The vision I bring to this position is informed by my experiences in both news reporting and, yes, entertainment. Because while I value the tradition and purity of the Vermont lifestyle, certain practical considerations in today’s news and media landscape cannot be ignored. The Bridge has scrimped and saved mightily to get our new website up and running, and in 2020 our readers can expect many new features, both informative and entertaining, and a wider variety of stories on montpelierbridge.org. As editor-in-chief, I hope to personally get to know as many of you as I can, and I encourage you to reach out with your feedback—positive and negative—about the stories we run and anything else that’s on your mind. The Bridge is here to be your voice, and we couldn’t exist without your ongoing support and engagement.
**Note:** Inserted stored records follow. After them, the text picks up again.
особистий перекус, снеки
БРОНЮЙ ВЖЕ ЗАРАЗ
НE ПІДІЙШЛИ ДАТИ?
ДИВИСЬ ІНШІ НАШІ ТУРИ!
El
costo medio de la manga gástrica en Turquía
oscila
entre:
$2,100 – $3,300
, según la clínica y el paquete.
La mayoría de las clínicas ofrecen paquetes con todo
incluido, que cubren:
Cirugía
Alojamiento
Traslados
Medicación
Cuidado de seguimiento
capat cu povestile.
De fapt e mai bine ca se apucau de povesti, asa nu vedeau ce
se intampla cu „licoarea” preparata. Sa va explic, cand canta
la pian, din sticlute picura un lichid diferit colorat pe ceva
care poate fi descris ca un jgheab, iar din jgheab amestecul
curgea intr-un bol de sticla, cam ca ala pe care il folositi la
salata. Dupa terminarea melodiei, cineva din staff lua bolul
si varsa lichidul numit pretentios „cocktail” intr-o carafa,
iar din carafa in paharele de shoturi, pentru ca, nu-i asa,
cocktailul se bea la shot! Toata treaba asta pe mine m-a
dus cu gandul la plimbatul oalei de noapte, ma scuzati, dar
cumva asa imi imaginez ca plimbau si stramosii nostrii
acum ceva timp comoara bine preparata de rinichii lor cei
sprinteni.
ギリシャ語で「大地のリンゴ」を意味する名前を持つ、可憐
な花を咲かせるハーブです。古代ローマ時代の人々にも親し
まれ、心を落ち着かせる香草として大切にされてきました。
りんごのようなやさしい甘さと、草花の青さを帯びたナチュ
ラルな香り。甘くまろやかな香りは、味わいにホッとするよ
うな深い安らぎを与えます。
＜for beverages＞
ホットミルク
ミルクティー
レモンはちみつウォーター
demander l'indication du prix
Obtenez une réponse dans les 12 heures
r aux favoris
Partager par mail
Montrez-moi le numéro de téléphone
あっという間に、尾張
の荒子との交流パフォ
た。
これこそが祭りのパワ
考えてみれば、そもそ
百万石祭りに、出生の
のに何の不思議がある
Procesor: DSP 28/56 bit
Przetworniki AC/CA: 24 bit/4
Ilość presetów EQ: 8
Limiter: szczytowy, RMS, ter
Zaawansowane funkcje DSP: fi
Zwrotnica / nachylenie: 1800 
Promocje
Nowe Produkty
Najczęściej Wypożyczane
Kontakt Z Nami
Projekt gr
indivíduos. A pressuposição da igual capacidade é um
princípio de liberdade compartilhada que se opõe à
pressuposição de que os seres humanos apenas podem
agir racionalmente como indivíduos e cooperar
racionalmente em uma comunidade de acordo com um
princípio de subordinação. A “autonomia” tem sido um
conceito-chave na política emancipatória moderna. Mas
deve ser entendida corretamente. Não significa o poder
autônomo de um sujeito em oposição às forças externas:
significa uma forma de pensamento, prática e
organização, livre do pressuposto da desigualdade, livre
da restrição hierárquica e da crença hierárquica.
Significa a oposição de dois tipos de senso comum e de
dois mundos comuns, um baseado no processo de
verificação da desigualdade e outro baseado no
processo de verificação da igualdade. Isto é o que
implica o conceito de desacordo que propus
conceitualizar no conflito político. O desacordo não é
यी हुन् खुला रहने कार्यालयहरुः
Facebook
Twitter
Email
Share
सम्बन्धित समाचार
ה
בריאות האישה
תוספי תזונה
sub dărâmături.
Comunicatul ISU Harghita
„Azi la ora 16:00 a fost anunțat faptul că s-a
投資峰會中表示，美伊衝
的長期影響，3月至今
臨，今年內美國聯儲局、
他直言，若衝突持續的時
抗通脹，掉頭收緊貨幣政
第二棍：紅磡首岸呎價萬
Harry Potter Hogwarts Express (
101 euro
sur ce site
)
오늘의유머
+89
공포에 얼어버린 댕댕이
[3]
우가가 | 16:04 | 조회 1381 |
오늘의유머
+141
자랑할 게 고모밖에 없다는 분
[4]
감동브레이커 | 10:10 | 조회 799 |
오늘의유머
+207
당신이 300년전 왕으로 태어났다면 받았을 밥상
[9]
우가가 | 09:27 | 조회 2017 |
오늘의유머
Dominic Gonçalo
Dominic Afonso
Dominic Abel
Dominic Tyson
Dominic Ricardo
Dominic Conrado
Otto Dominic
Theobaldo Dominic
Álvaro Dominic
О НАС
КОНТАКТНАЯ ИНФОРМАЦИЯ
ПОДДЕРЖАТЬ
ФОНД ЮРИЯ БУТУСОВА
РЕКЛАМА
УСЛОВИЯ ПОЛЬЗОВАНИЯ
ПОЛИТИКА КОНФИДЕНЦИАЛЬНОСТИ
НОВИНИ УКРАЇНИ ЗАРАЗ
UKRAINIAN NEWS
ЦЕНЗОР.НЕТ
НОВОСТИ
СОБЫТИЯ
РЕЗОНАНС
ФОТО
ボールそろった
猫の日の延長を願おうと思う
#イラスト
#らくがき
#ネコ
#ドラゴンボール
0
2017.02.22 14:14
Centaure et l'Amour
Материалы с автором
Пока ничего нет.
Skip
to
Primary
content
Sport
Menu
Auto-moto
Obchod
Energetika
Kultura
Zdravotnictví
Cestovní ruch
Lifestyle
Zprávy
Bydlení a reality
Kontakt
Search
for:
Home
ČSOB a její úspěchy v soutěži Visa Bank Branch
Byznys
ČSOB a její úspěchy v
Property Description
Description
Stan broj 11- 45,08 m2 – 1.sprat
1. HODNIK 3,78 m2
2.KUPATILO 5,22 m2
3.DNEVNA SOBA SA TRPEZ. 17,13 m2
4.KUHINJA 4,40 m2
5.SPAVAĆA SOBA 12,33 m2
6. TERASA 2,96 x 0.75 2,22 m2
When the internet first came on the scene, many predicted the demise of community newspapers (and some predicted the demise of print journalism, period). But research has shown that when a town loses its newspaper, its residents largely lose their sense of connection to each other. We are deeply grateful that you continue to support The Bridge and our steadfast mission to provide just that: a bridge to connect Central Vermont residents to a bigger, greater sense of community.
I want to thank the board members of The Bridge for trusting me with leading this wonderful paper and for allowing me the opportunity to begin this new decade doing what I love most.
Happy New Year to everyone—and let the roaring ‘20s begin!